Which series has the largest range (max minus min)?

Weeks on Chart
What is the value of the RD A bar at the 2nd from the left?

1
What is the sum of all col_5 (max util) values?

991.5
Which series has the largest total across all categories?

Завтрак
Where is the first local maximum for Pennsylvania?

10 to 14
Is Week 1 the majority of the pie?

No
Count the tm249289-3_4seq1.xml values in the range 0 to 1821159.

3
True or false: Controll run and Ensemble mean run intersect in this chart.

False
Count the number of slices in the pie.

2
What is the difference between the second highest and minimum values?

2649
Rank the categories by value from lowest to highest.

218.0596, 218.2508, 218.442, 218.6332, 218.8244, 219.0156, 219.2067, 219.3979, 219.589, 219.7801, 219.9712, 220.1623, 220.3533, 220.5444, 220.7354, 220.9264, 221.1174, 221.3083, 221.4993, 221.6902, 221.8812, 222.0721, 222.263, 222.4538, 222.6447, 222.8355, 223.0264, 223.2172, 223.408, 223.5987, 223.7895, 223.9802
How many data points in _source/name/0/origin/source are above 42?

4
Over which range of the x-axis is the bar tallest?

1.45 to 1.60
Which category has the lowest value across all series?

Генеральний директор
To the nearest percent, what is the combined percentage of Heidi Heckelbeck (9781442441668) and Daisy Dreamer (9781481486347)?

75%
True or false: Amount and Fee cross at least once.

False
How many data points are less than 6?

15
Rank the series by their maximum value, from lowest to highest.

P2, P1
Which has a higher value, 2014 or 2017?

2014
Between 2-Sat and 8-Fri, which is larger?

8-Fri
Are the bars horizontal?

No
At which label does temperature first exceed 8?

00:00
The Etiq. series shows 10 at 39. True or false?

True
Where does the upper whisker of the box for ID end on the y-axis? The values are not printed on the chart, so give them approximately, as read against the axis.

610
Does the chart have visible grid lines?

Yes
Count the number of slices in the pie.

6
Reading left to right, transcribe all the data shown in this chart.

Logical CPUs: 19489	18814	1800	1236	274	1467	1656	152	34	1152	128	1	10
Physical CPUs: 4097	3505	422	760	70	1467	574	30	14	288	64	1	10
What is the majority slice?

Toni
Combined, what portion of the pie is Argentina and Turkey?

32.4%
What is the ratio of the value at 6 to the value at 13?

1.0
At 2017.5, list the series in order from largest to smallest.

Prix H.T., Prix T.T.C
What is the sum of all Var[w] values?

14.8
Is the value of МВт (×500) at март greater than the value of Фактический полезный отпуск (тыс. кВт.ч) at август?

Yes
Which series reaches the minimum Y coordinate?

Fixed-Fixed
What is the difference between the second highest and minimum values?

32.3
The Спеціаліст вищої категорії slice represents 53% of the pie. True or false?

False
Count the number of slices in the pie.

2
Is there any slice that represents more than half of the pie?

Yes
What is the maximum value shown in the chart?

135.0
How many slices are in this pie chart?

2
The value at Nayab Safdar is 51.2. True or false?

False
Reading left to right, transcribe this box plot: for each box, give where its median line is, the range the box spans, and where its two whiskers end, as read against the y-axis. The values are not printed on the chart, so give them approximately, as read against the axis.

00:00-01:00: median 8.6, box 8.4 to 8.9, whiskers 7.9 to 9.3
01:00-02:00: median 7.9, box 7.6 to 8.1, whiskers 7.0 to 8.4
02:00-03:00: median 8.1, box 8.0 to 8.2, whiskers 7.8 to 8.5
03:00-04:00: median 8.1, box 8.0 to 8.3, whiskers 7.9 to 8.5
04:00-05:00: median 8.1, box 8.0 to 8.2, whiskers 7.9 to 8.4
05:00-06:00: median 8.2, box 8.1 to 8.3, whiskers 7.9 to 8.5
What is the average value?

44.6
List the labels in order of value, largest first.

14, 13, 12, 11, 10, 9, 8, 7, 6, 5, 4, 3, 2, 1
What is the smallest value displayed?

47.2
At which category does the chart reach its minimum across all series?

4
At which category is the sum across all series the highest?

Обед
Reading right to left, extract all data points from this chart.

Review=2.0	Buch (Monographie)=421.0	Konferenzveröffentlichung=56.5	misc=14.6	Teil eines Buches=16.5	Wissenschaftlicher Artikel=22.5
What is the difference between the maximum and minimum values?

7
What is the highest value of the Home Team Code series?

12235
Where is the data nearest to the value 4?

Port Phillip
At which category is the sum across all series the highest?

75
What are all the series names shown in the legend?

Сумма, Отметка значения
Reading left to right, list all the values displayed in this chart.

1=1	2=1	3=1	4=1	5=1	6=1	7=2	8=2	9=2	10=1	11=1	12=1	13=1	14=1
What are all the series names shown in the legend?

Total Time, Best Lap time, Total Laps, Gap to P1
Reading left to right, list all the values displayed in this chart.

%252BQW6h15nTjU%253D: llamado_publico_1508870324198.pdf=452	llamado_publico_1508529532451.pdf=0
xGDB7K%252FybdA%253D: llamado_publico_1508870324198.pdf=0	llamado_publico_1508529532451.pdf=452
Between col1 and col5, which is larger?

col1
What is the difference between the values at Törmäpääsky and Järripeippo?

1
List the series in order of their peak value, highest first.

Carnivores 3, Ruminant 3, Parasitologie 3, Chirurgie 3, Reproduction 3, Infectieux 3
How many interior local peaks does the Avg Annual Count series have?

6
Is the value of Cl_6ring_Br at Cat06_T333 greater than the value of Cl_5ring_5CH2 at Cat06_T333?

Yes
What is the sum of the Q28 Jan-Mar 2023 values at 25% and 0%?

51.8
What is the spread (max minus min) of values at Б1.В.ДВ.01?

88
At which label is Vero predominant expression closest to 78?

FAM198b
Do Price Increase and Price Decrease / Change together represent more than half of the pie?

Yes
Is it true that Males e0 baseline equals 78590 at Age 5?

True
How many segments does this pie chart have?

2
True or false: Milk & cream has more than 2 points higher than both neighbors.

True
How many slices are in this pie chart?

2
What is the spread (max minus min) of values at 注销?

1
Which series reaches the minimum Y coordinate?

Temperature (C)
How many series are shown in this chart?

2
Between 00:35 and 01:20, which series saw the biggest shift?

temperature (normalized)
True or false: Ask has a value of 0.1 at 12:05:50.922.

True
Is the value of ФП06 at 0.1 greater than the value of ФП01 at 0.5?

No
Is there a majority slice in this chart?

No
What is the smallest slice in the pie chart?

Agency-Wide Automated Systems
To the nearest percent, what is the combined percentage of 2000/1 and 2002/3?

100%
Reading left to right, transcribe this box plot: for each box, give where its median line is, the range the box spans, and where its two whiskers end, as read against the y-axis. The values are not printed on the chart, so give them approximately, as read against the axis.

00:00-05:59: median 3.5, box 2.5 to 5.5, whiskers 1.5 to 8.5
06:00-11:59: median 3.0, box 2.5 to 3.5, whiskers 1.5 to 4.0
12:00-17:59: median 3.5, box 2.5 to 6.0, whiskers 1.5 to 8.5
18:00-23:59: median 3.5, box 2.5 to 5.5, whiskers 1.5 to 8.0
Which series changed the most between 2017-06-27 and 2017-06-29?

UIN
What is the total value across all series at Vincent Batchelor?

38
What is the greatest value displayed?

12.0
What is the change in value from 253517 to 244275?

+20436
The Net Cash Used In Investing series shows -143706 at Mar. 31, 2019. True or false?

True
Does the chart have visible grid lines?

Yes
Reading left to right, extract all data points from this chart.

----------------

» **INSTRUCCIÓN**
Copia todas las líneas del material de arriba sin cambiar nada.

» **TU RESPUESTA**
Which series has the largest range (max minus min)?

Weeks on Chart
What is the value of the RD A bar at the 2nd from the left?

1
What is the sum of all col_5 (max util) values?

991.5
Which series has the largest total across all categories?

Завтрак
Where is the first local maximum for Pennsylvania?

10 to 14
Is Week 1 the majority of the pie?

No
Count the tm249289-3_4seq1.xml values in the range 0 to 1821159.

3
True or false: Controll run and Ensemble mean run intersect in this chart.

False
Count the number of slices in the pie.

2
What is the difference between the second highest and minimum values?

2649
Rank the categories by value from lowest to highest.

218.0596, 218.2508, 218.442, 218.6332, 218.8244, 219.0156, 219.2067, 219.3979, 219.589, 219.7801, 219.9712, 220.1623, 220.3533, 220.5444, 220.7354, 220.9264, 221.1174, 221.3083, 221.4993, 221.6902, 221.8812, 222.0721, 222.263, 222.4538, 222.6447, 222.8355, 223.0264, 223.2172, 223.408, 223.5987, 223.7895, 223.9802
How many data points in _source/name/0/origin/source are above 42?

4
Over which range of the x-axis is the bar tallest?

1.45 to 1.60
Which category has the lowest value across all series?

Генеральний директор
To the nearest percent, what is the combined percentage of Heidi Heckelbeck (9781442441668) and Daisy Dreamer (9781481486347)?

75%
True or false: Amount and Fee cross at least once.

False
How many data points are less than 6?

15
Rank the series by their maximum value, from lowest to highest.

P2, P1
Which has a higher value, 2014 or 2017?

2014
Between 2-Sat and 8-Fri, which is larger?

8-Fri
Are the bars horizontal?

No
At which label does temperature first exceed 8?

00:00
The Etiq. series shows 10 at 39. True or false?

True
Where does the upper whisker of the box for ID end on the y-axis? The values are not printed on the chart, so give them approximately, as read against the axis.

610
Does the chart have visible grid lines?

Yes
Count the number of slices in the pie.

6
Reading left to right, transcribe all the data shown in this chart.

Logical CPUs: 19489	18814	1800	1236	274	1467	1656	152	34	1152	128	1	10
Physical CPUs: 4097	3505	422	760	70	1467	574	30	14	288	64	1	10
What is the majority slice?

Toni
Combined, what portion of the pie is Argentina and Turkey?

32.4%
What is the ratio of the value at 6 to the value at 13?

1.0
At 2017.5, list the series in order from largest to smallest.

Prix H.T., Prix T.T.C
What is the sum of all Var[w] values?

14.8
Is the value of МВт (×500) at март greater than the value of Фактический полезный отпуск (тыс. кВт.ч) at август?

Yes
Which series reaches the minimum Y coordinate?

Fixed-Fixed
What is the difference between the second highest and minimum values?

32.3
The Спеціаліст вищої категорії slice represents 53% of the pie. True or false?

False
Count the number of slices in the pie.

2
Is there any slice that represents more than half of the pie?

Yes
What is the maximum value shown in the chart?

135.0
How many slices are in this pie chart?

2
The value at Nayab Safdar is 51.2. True or false?

False
Reading left to right, transcribe this box plot: for each box, give where its median line is, the range the box spans, and where its two whiskers end, as read against the y-axis. The values are not printed on the chart, so give them approximately, as read against the axis.

00:00-01:00: median 8.6, box 8.4 to 8.9, whiskers 7.9 to 9.3
01:00-02:00: median 7.9, box 7.6 to 8.1, whiskers 7.0 to 8.4
02:00-03:00: median 8.1, box 8.0 to 8.2, whiskers 7.8 to 8.5
03:00-04:00: median 8.1, box 8.0 to 8.3, whiskers 7.9 to 8.5
04:00-05:00: median 8.1, box 8.0 to 8.2, whiskers 7.9 to 8.4
05:00-06:00: median 8.2, box 8.1 to 8.3, whiskers 7.9 to 8.5
What is the average value?

44.6
List the labels in order of value, largest first.

14, 13, 12, 11, 10, 9, 8, 7, 6, 5, 4, 3, 2, 1
What is the smallest value displayed?

47.2
At which category does the chart reach its minimum across all series?

4
At which category is the sum across all series the highest?

Обед
Reading right to left, extract all data points from this chart.

Review=2.0	Buch (Monographie)=421.0	Konferenzveröffentlichung=56.5	misc=14.6	Teil eines Buches=16.5	Wissenschaftlicher Artikel=22.5
What is the difference between the maximum and minimum values?

7
What is the highest value of the Home Team Code series?

12235
Where is the data nearest to the value 4?

Port Phillip
At which category is the sum across all series the highest?

75
What are all the series names shown in the legend?

Сумма, Отметка значения
Reading left to right, list all the values displayed in this chart.

1=1	2=1	3=1	4=1	5=1	6=1	7=2	8=2	9=2	10=1	11=1	12=1	13=1	14=1
What are all the series names shown in the legend?

Total Time, Best Lap time, Total Laps, Gap to P1
Reading left to right, list all the values displayed in this chart.

%252BQW6h15nTjU%253D: llamado_publico_1508870324198.pdf=452	llamado_publico_1508529532451.pdf=0
xGDB7K%252FybdA%253D: llamado_publico_1508870324198.pdf=0	llamado_publico_1508529532451.pdf=452
Between col1 and col5, which is larger?

col1
What is the difference between the values at Törmäpääsky and Järripeippo?

1
List the series in order of their peak value, highest first.

Carnivores 3, Ruminant 3, Parasitologie 3, Chirurgie 3, Reproduction 3, Infectieux 3
How many interior local peaks does the Avg Annual Count series have?

6
Is the value of Cl_6ring_Br at Cat06_T333 greater than the value of Cl_5ring_5CH2 at Cat06_T333?

Yes
What is the sum of the Q28 Jan-Mar 2023 values at 25% and 0%?

51.8
What is the spread (max minus min) of values at Б1.В.ДВ.01?

88
At which label is Vero predominant expression closest to 78?

FAM198b
Do Price Increase and Price Decrease / Change together represent more than half of the pie?

Yes
Is it true that Males e0 baseline equals 78590 at Age 5?

True
How many segments does this pie chart have?

2
True or false: Milk & cream has more than 2 points higher than both neighbors.

True
How many slices are in this pie chart?

2
What is the spread (max minus min) of values at 注销?

1
Which series reaches the minimum Y coordinate?

Temperature (C)
How many series are shown in this chart?

2
Between 00:35 and 01:20, which series saw the biggest shift?

temperature (normalized)
True or false: Ask has a value of 0.1 at 12:05:50.922.

True
Is the value of ФП06 at 0.1 greater than the value of ФП01 at 0.5?

No
Is there a majority slice in this chart?

No
What is the smallest slice in the pie chart?

Agency-Wide Automated Systems
To the nearest percent, what is the combined percentage of 2000/1 and 2002/3?

100%
Reading left to right, transcribe this box plot: for each box, give where its median line is, the range the box spans, and where its two whiskers end, as read against the y-axis. The values are not printed on the chart, so give them approximately, as read against the axis.

00:00-05:59: median 3.5, box 2.5 to 5.5, whiskers 1.5 to 8.5
06:00-11:59: median 3.0, box 2.5 to 3.5, whiskers 1.5 to 4.0
12:00-17:59: median 3.5, box 2.5 to 6.0, whiskers 1.5 to 8.5
18:00-23:59: median 3.5, box 2.5 to 5.5, whiskers 1.5 to 8.0
Which series changed the most between 2017-06-27 and 2017-06-29?

UIN
What is the total value across all series at Vincent Batchelor?

38
What is the greatest value displayed?

12.0
What is the change in value from 253517 to 244275?

+20436
The Net Cash Used In Investing series shows -143706 at Mar. 31, 2019. True or false?

True
Does the chart have visible grid lines?

Yes
Reading left to right, extract all data points from this chart.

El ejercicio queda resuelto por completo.